My questions are as follows:
- Does the fact that my inner product does not equal $\delta_{mn}/2$ exactly mean that I have used the wrong weight function? If so, how can I find a suitable one to use?
- Is there another subtlety in this problem that I have missed?
Best Answer
First, it is more likely that the correct form of the last boundary condition problem is $T+T_x=c$, which you homogenize (i.e. set $c=0$) for purposes of determining the associated eigenfunctions. This form is needed to check self-adjointness, which is done as follows:
$$\int_0^1 u v'' dx = u(1) v'(1) - u(0) v'(0) - \int_0^1 u' v' dx \\= u(1) v'(1) - u(0) v'(0) - u'(1) v(1) + u'(0) v(0) + \int_0^1 u'' v dx$$
Now the terms at $x=0$ are just zero while the terms at $x=1$ cancel because $u(1) v'(1) - u'(1) v(1)=-u(1) v(1) + u(1) v(1)=0$.

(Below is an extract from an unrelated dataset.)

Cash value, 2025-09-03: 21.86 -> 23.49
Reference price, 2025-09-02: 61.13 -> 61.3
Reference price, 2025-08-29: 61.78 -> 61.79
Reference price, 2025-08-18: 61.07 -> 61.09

To see why this is correct physically you have to notice that actually $T_x(1)$ is the current of heat into the domain, so that should be like $c-T$. The second derivative in the heat equation comes from what is left over after the current through the left side of a small region is cancelled by the current through the right side.

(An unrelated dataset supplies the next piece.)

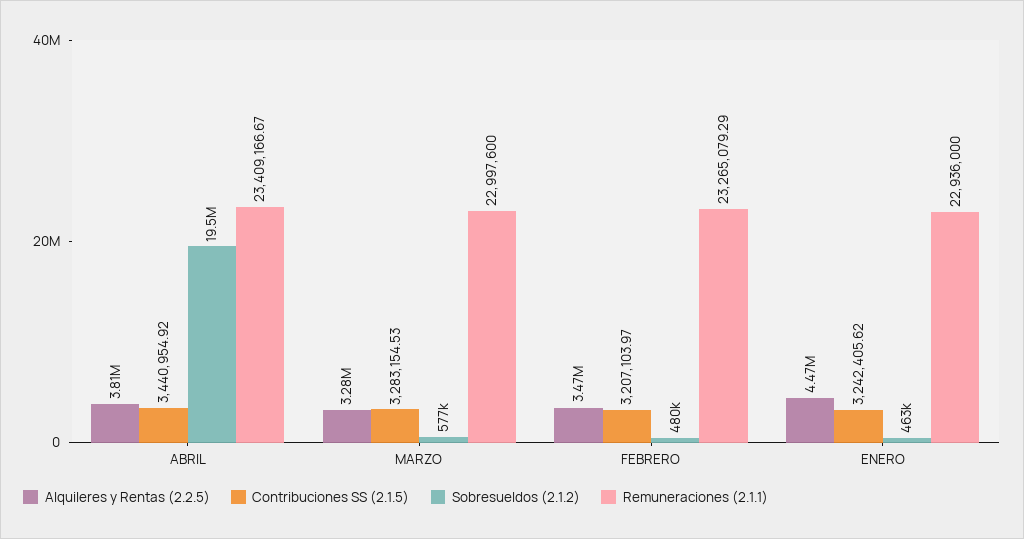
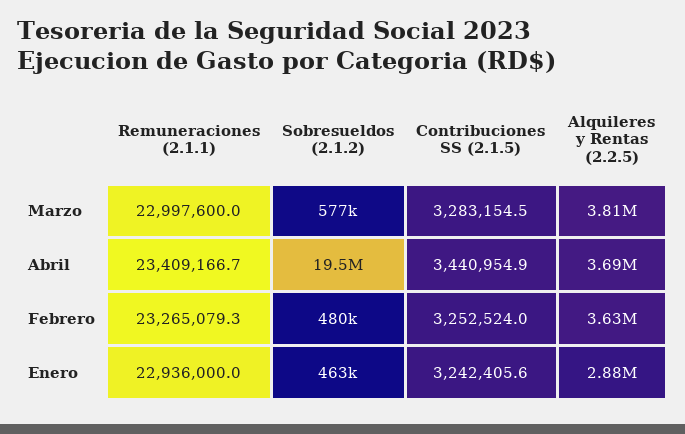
Alquileres y Rentas (2.2.5), ABRIL: 3810000 -> 3690000
Alquileres y Rentas (2.2.5), MARZO: 3280000 -> 3810000
Alquileres y Rentas (2.2.5), FEBRERO: 3470000 -> 3630000
Contribuciones SS (2.1.5), FEBRERO: 3207103.97 -> 3252524
Alquileres y Rentas (2.2.5), ENERO: 4470000 -> 2880000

Second, the resulting problem has a nontrivial solution if $\left. \frac{\partial }{\partial x} \cos(\lambda x) \right |_{x=1} + \cos(\lambda)=0$ i.e. $-\lambda \sin(\lambda)+\cos(\lambda)=0$ i.e. $\lambda=\cot(\lambda)$ not $\lambda=\tan(\lambda)$. In this case in the numerator of your expression for $m \neq n$, you have
$$\cot(\lambda_m) \sin(\lambda_m) \cos(\lambda_n) - \cot(\lambda_n) \sin(\lambda_n) \cos(\lambda_m) \\ =\cos(\lambda_m) \cos(\lambda_n) - \cos(\lambda_n) \cos(\lambda_m) \\ =0.$$
Now for the modeling question. Consider 1D for simplicity. Suppose you have a Dirichlet condition at $0$ where $T=T_1$, a Dirichlet condition at $1+h$ where $T=T_2$, and different conductivities $K_1,K_2$ in $(0,1)$ and $(1,1+h)$. This amounts to
$$T''=0 \quad x \neq 1 \\ T(0)=T_1 \\ T(1+h)=T_2.$$
Because there is nowhere outside the system for energy to go, in order to have conservation of energy we must match fluxes at the interface:
$$K_1 T'(1^-)=K_2 T'(1^+).$$
The question then is what actually is $T'(1^-)$? You need an additional boundary condition to say. The conventional answer is to use a Robin condition so that the flux through the interface is proportional to the jump in the temperature. Thus you set it up with
$$K_1 T'(1^-)=K_1 a_1 \\ = K_3(T(1^+)-T(1^-)) \\ = K_3(-a_1-a_2 h + T_2 - T_1) \\ = K_2 a_2.$$
In general this conductivity $K_3$ is not the same as either $K_1$ or $K_2$.
So you read off the equation for $a_1$:
$$K_1 a_1=K_3 \left ( -a_1 - \frac{K_1}{K_2} a_1 h + T_2 - T_1 \right )$$
from which you recover $a_1=\frac{T_2-T_1}{1+\frac{K_1}{K_3}+\frac{K_1 h}{K_2}}$.